Cambridge-based chip design specialist ARM has announced the launch of a new system intellectual property (IP) aimed at creating a new generation of many-core devices: the CoreLink CCN-504 cache coherent network.
The latest in ARM's announcements aimed at giving Intel cause for concern in the lucrative datacentre market - along with the server-friendly Cortex-A15 'Eagle' design and the introduction of the 64-bit ARMv8 architecture - the CoreLink CCN-504 design provides, as the name suggests, an on-chip interconnect for system-on-chip designs with up to 16 individual processing cores. Compared to current ARM chip designs, which top out at four general-purpose CPU cores alongside a lower-power 'companion core' as with Nvidia's Tegra 3 SoC design, that promises a major increase in processing density - a key point for adoption in the server market.
The move from single-core to multi-core processing is all but complete, with even the cheapest of smartphones and tablets shipping with at least a dual-core chip. In the datacentre, however, a new shift is taking place: multi-core to many-core. With companies like Adapteva boasting of 64-core co-processor designs which sip power, Intel itself pushing its own Many Integrated Core (MIC) products which pack upwards of 50 co-processors into a PCI Express card, and server-oriented central processors hitting 16 cores themselves, the focus of the industry is shifting from raw power to massive parallelism.
It's something in which all the major semiconductor industries are showing an interest: as well as Intel's MIC project, AMD recently spent a chunk of change buying microserver specialist SeaMicro following the company's heavily-publicised plans to produce compact, low-power servers packing 512 Intel Atom or ARM Cortex-A9 processing cores.
It's also a move that has significant drawbacks. Many applications are still not written with parallelism in mind, often failing to take advantage of the extra processing cores now available. Although that's less important for server environments, it's something that needs to be addressed as the many-core technologies trickle down from the datacentre to the desktop - and is the primary reason for the creation of the low-cost many-core Parallella development board.
Another issue, however, is processor interconnections: the more processor cores a chip has, the more difficult it is to keep each one fed with data and instructions. That's where ARM's CoreLink comes in: the company claims that it enables a fully-coherent high-performance interconnect between many-core CPUs and even GPUs, allowing each to access the cache of the other. The result, in theory, is a drastic drop-off in access requests for off-chip memory - the performance killer suffered by most many-core designs.
If the idea of a heterogeneous network with shared cache access sounds familiar, it should: that's exactly AMD's plan for its Fusion technology, rebranded since launch as the Heterogeneous Systems Architecture (HSA.) Under the HSA umbrella, AMD is planning to unite its accelerated processing unit (APU) and central processing unit (CPU) technologies in a way that should boost performance significantly - and, as ARM has shown, it's a move in which AMD won't be alone.
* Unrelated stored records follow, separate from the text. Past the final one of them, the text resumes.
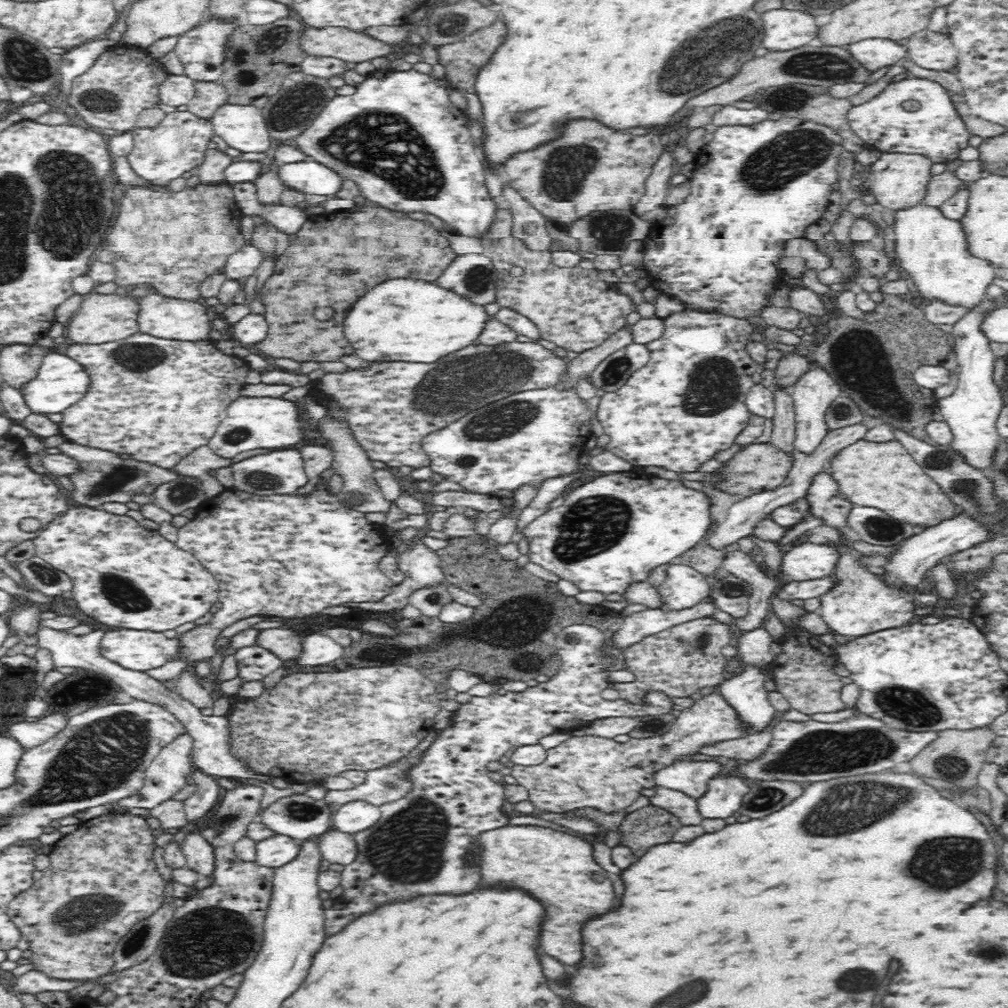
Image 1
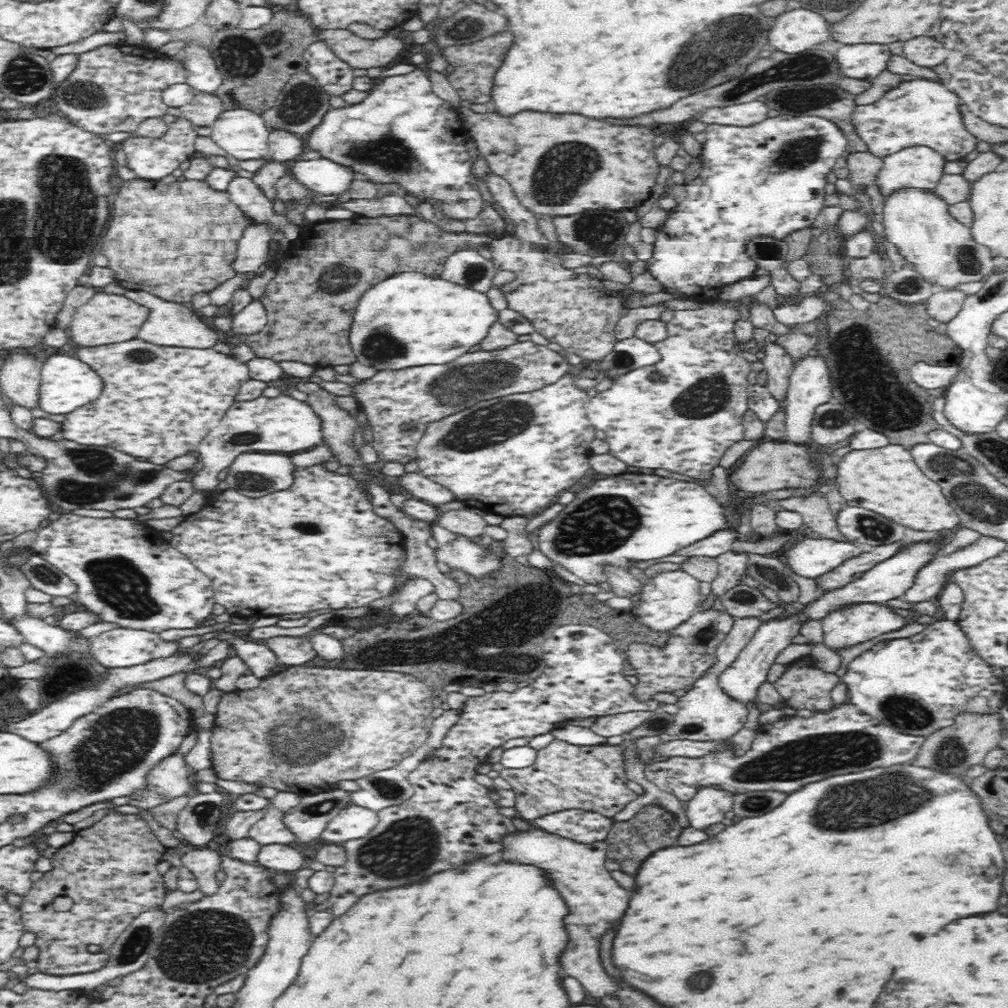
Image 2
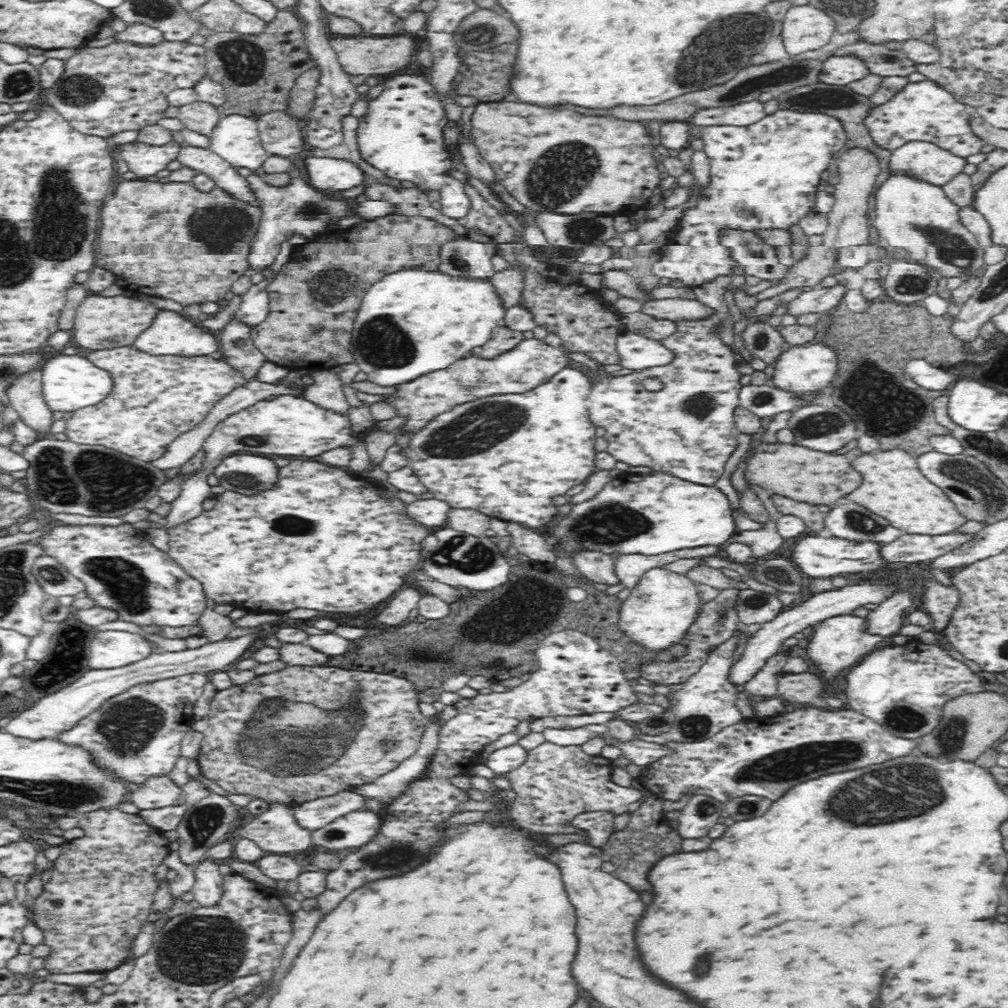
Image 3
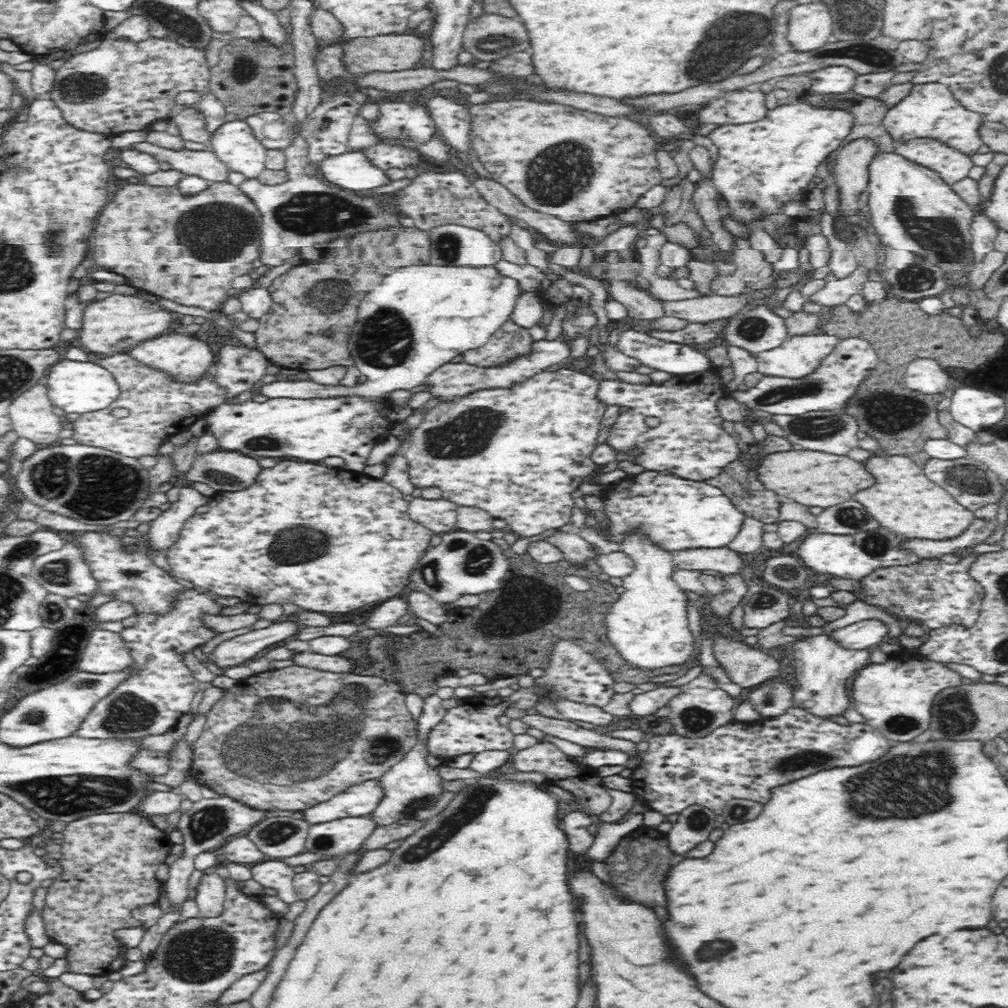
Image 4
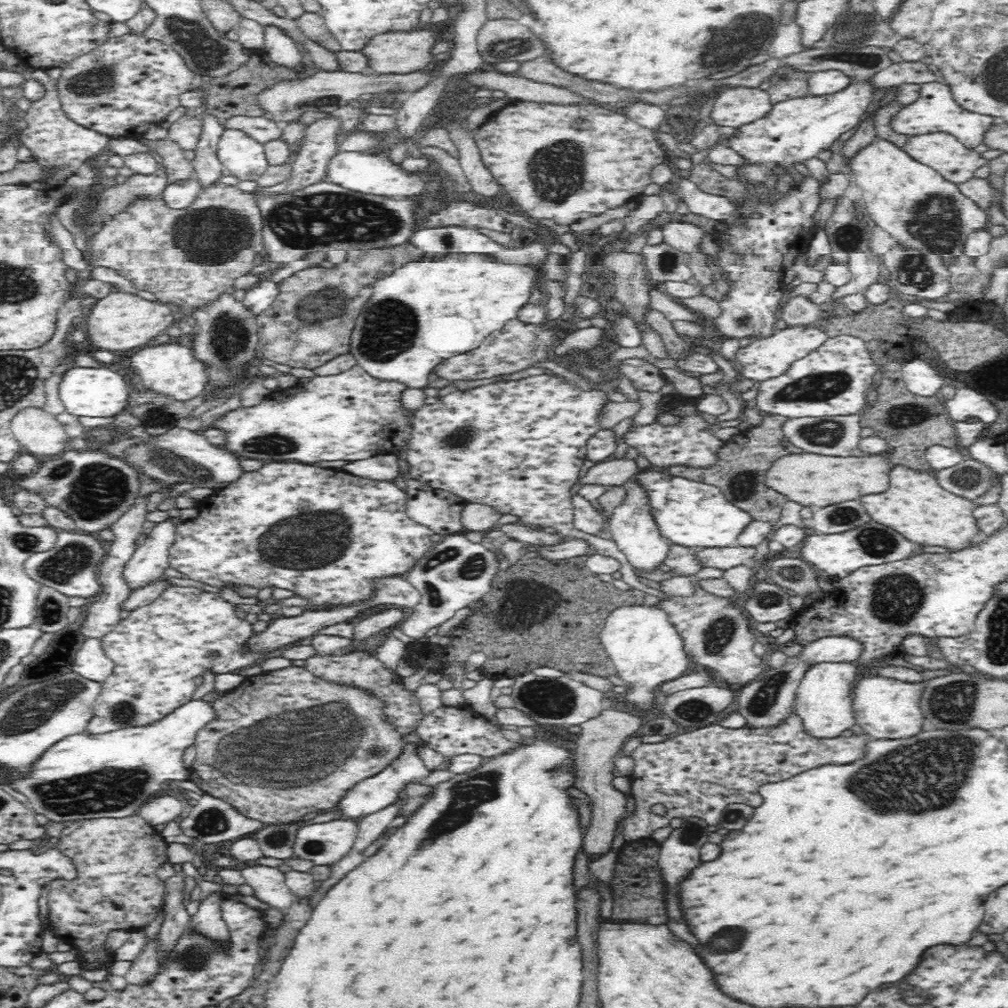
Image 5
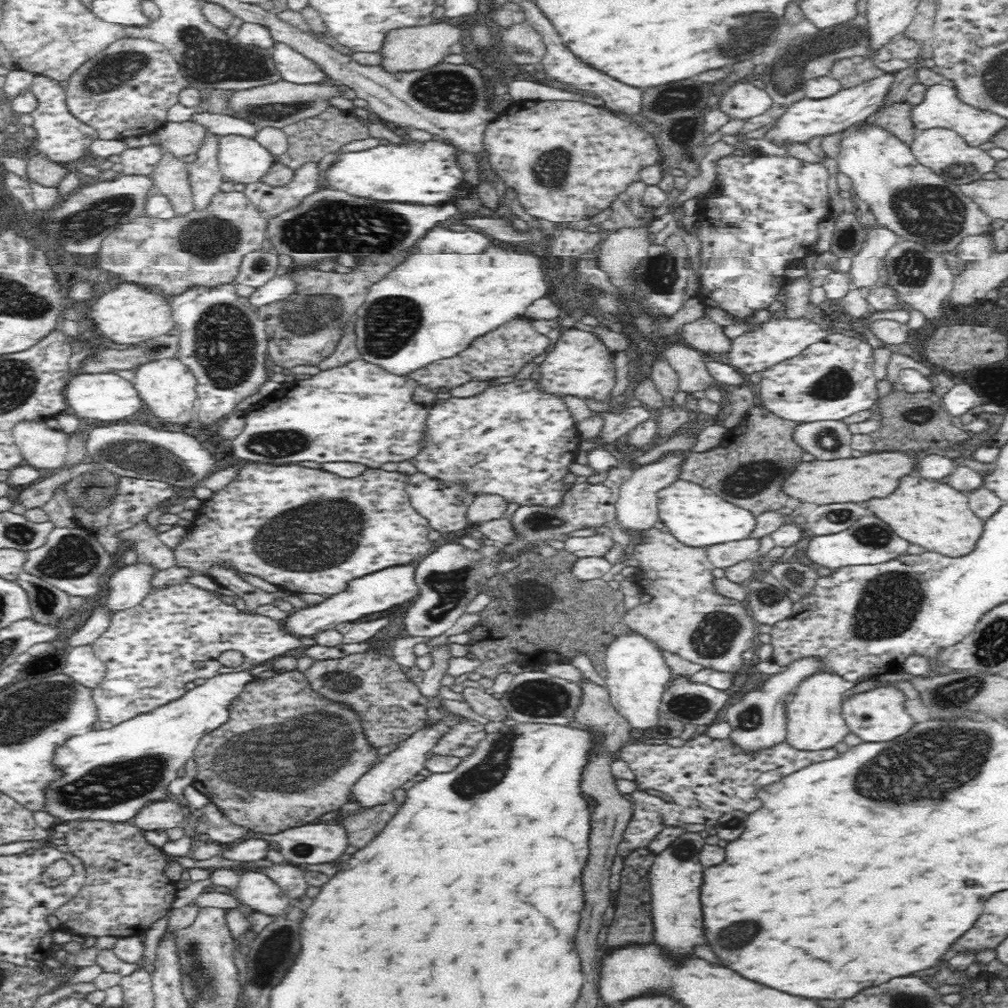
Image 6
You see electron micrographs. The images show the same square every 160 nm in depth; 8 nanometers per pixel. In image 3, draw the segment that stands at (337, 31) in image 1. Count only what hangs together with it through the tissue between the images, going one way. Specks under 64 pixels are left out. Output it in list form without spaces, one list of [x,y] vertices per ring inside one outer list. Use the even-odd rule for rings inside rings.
[[[391,35],[390,37],[340,37],[328,40],[330,48],[335,52],[340,68],[349,76],[384,76],[398,70],[408,68],[418,53],[414,40],[408,36]]]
At the same time, ARM has announced that CoreLink is gaining the DMC-520 dynamic memory controller, which improves off-chip memory access speeds and includes support for DDR4 memory in a server-centric platform planned for release in 2013. ARM server specialist Calxeda has already announced an upcoming product using Cortex-A15 chips with CoreLink, along with semiconductor giant LSI.
Although it'll be a while before we start seeing 16-core smartphones, ARM's continued push for towards many-core computing should give Intel pause for thought - and with a planned launch date of 2013 for the first CoreLink IP-based products, the battle lines are clearly being drawn.